> Instructions to follow
Where an entry below contains an image, skip the image and copy the rest exactly.

::::

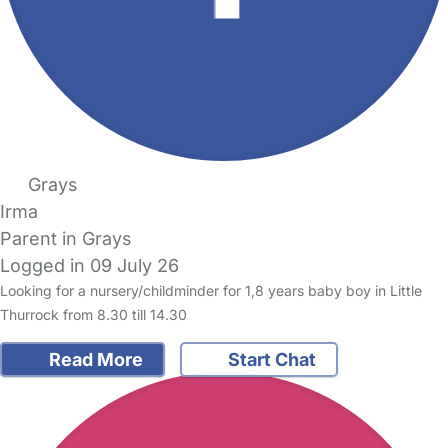
Grays
Irma
Parent in Grays
Logged in 09 July 26
Looking for a nursery/childminder for 1,8 years baby boy in Little
Thurrock from 8.30 till 14.30
Read More
Start Chat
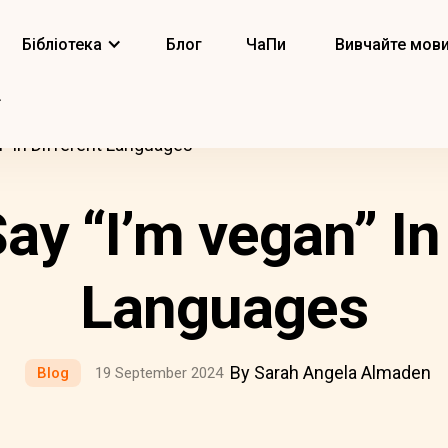
Бібліотека
Блог
ЧаПи
Вивчайте мов
” In Different Languages
ay “I’m vegan” In 
Languages
By Sarah Angela Almaden
Blog
19 September 2024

::::

> Solution to this problem
Grays
Irma
Parent in Grays
Logged in 09 July 26
Looking for a nursery/childminder for 1,8 years baby boy in Little
Thurrock from 8.30 till 14.30
Read More
Start Chat
Бібліотека
Блог
ЧаПи
Вивчайте мов
” In Different Languages
ay “I’m vegan” In 
Languages
By Sarah Angela Almaden
Blog
19 September 2024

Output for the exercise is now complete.